After they left Egypt, and as they wandered in the wilderness, the Israelites found difficulty in living out the implications of community. The Mosaic covenant contained numerous instructions to teach the people how they, as God’s community, should live.

The particular stipulations of the Mosaic covenant grow from this: ““‘Be holy because I, the LORD your God, am holy.” Leviticus 19:2, NIV. God called his people to reflect His character in their own lives, including how they functioned with one another in community.

10 Commandments show this principle. Before launching into “Thou shalt not’s” God began commandments with this statement: ““I am the LORD your God, who brought you out of Egypt, out of the land of slavery.” Exodus 20:2. The first 4 commandments grow from this by establishing man’s response to God directly: worship no other god (1, 2), honor his name (3), respect him by recognizing the Sabbath (4). Remaining 6 commandments call mankind to live out the nature and compassion of God through their relationships with one another.

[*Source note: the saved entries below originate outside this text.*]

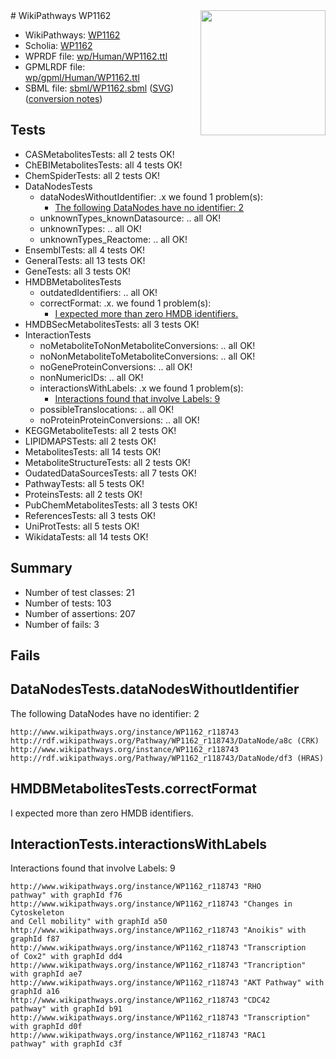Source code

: <img style="float: right; width: 200px" src="../logo.png" />
# WikiPathways WP1162

* WikiPathways: [WP1162](https://identifiers.org/wikipathways:WP1162)
* Scholia: [WP1162](https://scholia.toolforge.org/wikipathways/WP1162)
* WPRDF file: [wp/Human/WP1162.ttl](../wp/Human/WP1162.ttl)
* GPMLRDF file: [wp/gpml/Human/WP1162.ttl](../wp/gpml/Human/WP1162.ttl)
* SBML file: [sbml/WP1162.sbml](../sbml/WP1162.sbml) ([SVG](../sbml/WP1162.svg)) ([conversion notes](../sbml/WP1162.txt))

## Tests
* CASMetabolitesTests: all 2 tests OK!
* ChEBIMetabolitesTests: all 4 tests OK!
* ChemSpiderTests: all 2 tests OK!
* DataNodesTests
    * dataNodesWithoutIdentifier: .x we found 1 problem(s):
        * [The following DataNodes have no identifier: 2](#d2d32fa1)
    * unknownTypes_knownDatasource: .. all OK!
    * unknownTypes: .. all OK!
    * unknownTypes_Reactome: .. all OK!
* EnsemblTests: all 4 tests OK!
* GeneralTests: all 13 tests OK!
* GeneTests: all 3 tests OK!
* HMDBMetabolitesTests
    * outdatedIdentifiers: .. all OK!
    * correctFormat: .x. we found 1 problem(s):
        * [I expected more than zero HMDB identifiers.](#ad154c1e)
* HMDBSecMetabolitesTests: all 3 tests OK!
* InteractionTests
    * noMetaboliteToNonMetaboliteConversions: .. all OK!
    * noNonMetaboliteToMetaboliteConversions: .. all OK!
    * noGeneProteinConversions: .. all OK!
    * nonNumericIDs: .. all OK!
    * interactionsWithLabels: .x we found 1 problem(s):
        * [Interactions found that involve Labels: 9](#630d2680)
    * possibleTranslocations: .. all OK!
    * noProteinProteinConversions: .. all OK!
* KEGGMetaboliteTests: all 2 tests OK!
* LIPIDMAPSTests: all 2 tests OK!
* MetabolitesTests: all 14 tests OK!
* MetaboliteStructureTests: all 2 tests OK!
* OudatedDataSourcesTests: all 7 tests OK!
* PathwayTests: all 5 tests OK!
* ProteinsTests: all 2 tests OK!
* PubChemMetabolitesTests: all 3 tests OK!
* ReferencesTests: all 3 tests OK!
* UniProtTests: all 5 tests OK!
* WikidataTests: all 14 tests OK!


## Summary

* Number of test classes: 21
* Number of tests: 103
* Number of assertions: 207
* Number of fails: 3

## Fails

<a name="d2d32fa1" />

## DataNodesTests.dataNodesWithoutIdentifier

The following DataNodes have no identifier: 2
```
http://www.wikipathways.org/instance/WP1162_r118743 http://rdf.wikipathways.org/Pathway/WP1162_r118743/DataNode/a8c (CRK)
http://www.wikipathways.org/instance/WP1162_r118743 http://rdf.wikipathways.org/Pathway/WP1162_r118743/DataNode/df3 (HRAS)
```

<a name="ad154c1e" />

## HMDBMetabolitesTests.correctFormat

I expected more than zero HMDB identifiers.
<a name="630d2680" />

## InteractionTests.interactionsWithLabels

Interactions found that involve Labels: 9
```
http://www.wikipathways.org/instance/WP1162_r118743 "RHO
pathway" with graphId f76
http://www.wikipathways.org/instance/WP1162_r118743 "Changes in Cytoskeleton
and Cell mobility" with graphId a50
http://www.wikipathways.org/instance/WP1162_r118743 "Anoikis" with graphId f87
http://www.wikipathways.org/instance/WP1162_r118743 "Transcription
of Cox2" with graphId dd4
http://www.wikipathways.org/instance/WP1162_r118743 "Trancription" with graphId ae7
http://www.wikipathways.org/instance/WP1162_r118743 "AKT Pathway" with graphId a16
http://www.wikipathways.org/instance/WP1162_r118743 "CDC42
pathway" with graphId b91
http://www.wikipathways.org/instance/WP1162_r118743 "Transcription" with graphId d0f
http://www.wikipathways.org/instance/WP1162_r118743 "RAC1
pathway" with graphId c3f
```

A covenant this exists only between people, with no thought of God, will fail. Enduring communities- enduring churches- share a commitment to God, and reflect the very character of God in their relationships with one another.

A Cross Erected

A new covenant promised

The old covenant required faithfulness from both parties- God and His people. Only the Lord kept his side of the agreement. He knew from the beginning the inadequacy of the covenant offered through Abraham and through Moses. This inadequacy was not in the covenant itself, but in man’s inability to keep it. We find from the OT a cycle of faithfulness followed by unfaithfulness. Time and agin the OT community demonstrated what Paul would later write: “For in my inner being I delight in God’s law; but I see another law at work in the members of my body, waging war against the law of my mind and making me a prisoner of the law of sin at work within my members.” Romans 7:22, 23, NIV.

A hotel in Galveston, Texas, that overlooks the Gulf of Mexico, faced a potential problem. The edge of the hotel hangs over the water. Before the hotel opened, someone thought, “What if someone decides to fish out of the windows?” This person then erected signs saying not to fish from the hotel windows. Guess at the result? People fished out of the windows. Rather than preventing a problem, the signs had the opposite effect and simply exposed humankind’s rebellious nature.

This consciousness of sin, and the Old covenant that brought it, stood as a necessary step in the process through which God would eventually fulfill His promise to Abraham that “all peoples on earth will be blessed through you.” Before arriving at the new covenant, mankind needed the old covenant to learn of God’s holiness, their sinfulness, and their need for a savior. “Therefore no-one will be declared righteous in his sight by observing the law; rather, through the law we become conscious of sin. But now a righteousness from God, apart from law, has been made known, to which the Law and the Prophets testify.” Romans 3:20, 21, NIV. God never intended these first steps to conclude the journey. All along, God intended the old covenant to pave the way for a new one.

“So the law was put in charge (our schoolmaster- KJV) to lead us to Christ that we might be justified by faith.” Galatians 3:24 NIV. When the law passed the baton to Christ, the transition made many of the specific stipulations of the old covenant and the manner in which mankind expressed its faith in God “obsolete” (Hebrews 8:13). Lest we underestimate the significance of the law to the new covenant, Jesus said this: ““Do not think that I have come to abolish the Law or the Prophets; I have not come to abolish them but to fulfill them.” Matthew 5:17, NIV.